Not able to charm your lady in spite of being a Prince Charming?
You might be a Prince Charming, but the lady of your dreams doesn’t seem impressed. What could you possibly be doing wrong? Read on to find out.
The damsel ain’t distressed
Sure, most women would like a partner they can depend on. But then again, a woman isn’t looking for a know-it-all saviour who treats her like a delicate damsel who can’t take charge of her own life. It’s demeaning to her, especially if she’s the strong, independent sort who handled her life pretty well before you waltzed in and tried to do everything for her. You may think it’s unfair: After all, isn’t Prince Charming supposed to storm ivory towers for his princess and rescue her from lurking ogres, if any? Maybe so, but today’s princesses are more Lady Fiona from Shrek (capable of kicking ass) and less Cinderella. In the big wars she takes on, she’ll always be glad to know she has your support and protection. But for the smaller battles and skirmishes, she’d rather that you trusted (and encouraged) her to slay her own dragons.
Coercion does not make for romance
The Beast may have got his Beauty to come live in his castle under duress — all because her poor father picked a rose from the palace grounds. Other Prince Charming-type characters have benefitted from spells and magic potions to get their princesses. But in real life, using any kind of coercion to get a woman to be with you isn’t remotely romantic. In fact, it may even be illegal. Again, films and stories often romanticise the persistent and pesky suitor who is rewarded with the heroine’s returned affections for behaviour that can only be described as obsessive and stalker-like. In real life, this won’t endear you to any woman (unless she has a decided preference for that sort of thing). It’ll only get you a slap, her disdain and possibly a court injunction.
Expect her to be Snow White
No, most regular girls haven’t spent their lives in a stupor, waiting for “true love’s kiss” to revive them from their slumber. They’ve seen a fair bit of the world, had quite a few life experiences and probably very many kisses as well before meeting someone they want to have a more committed relationship with. Expecting her to be “pure and untouched” — and expressing the same to her — isn’t likely to win you any brownie points. Her past shouldn’t matter to you, except in the ways that it directly influences your present. If you’re a true prince, how many men she’s been with won’t influence how you think of her or her choices.
Fit her feet into glass slippers
Here’s the thing. Glass slippers that fit only her delicate feet may be a fine trope for a fairy tale. But in real life, glass shatters.
Metaphorically, she needs something much sturdier to “walk” through life. Think of how women were made to painfully bind their feet in China to make them fit into tiny decorative shoes — the rationale being that their crushed feet, which made them unable to leave the home, work in the fields, and walk only with small, mincing steps, were indicative of their higher status in society. Those metaphorical slippers of glass work in the same way. Trying to curtail a woman’s freedom in no way makes you a prince.

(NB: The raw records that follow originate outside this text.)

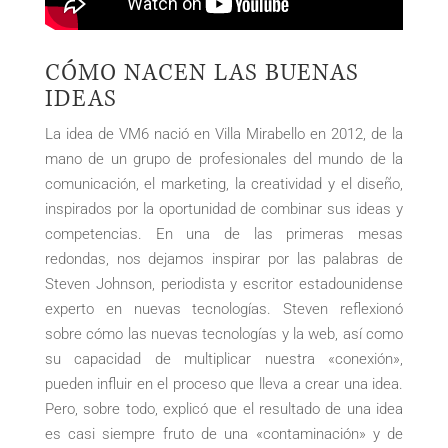
CÓMO NACEN LAS BUENAS
IDEAS
La idea de VM6 nació en Villa Mirabello en 2012, de la
mano de un grupo de profesionales del mundo de la
comunicación, el marketing, la creatividad y el diseño,
inspirados por la oportunidad de combinar sus ideas y
competencias. En una de las primeras mesas
redondas, nos dejamos inspirar por las palabras de
Steven Johnson, periodista y escritor estadounidense
experto en nuevas tecnologías. Steven reflexionó
sobre cómo las nuevas tecnologías y la web, así como
su capacidad de multiplicar nuestra «conexión»,
pueden influir en el proceso que lleva a crear una idea.
Pero, sobre todo, explicó que el resultado de una idea
es casi siempre fruto de una «contaminación» y de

Marriage isn’t her ‘Happily Ever After’
Marriage may be one of her life goals, but it is not the be-all and end-all of a woman’s existence. Believing that she’s waiting with bated breath just for you to propose to her, and acting like you’re granting her the big ticket to a Happily Ever After ending would be delusional on your part. Here’s a reality check for you: She may be as apprehensive about making a permanent commitment as the stereotypically skittish bachelor. Even if she is ready to make that final commitment, do not assume that just because you’ve tied the knot, that’s an automatic guarantee for a romantically fulfilling partnership. In fact, this is the starting point for you to really work on being a “good” couple. So stop being complacent and get cracking.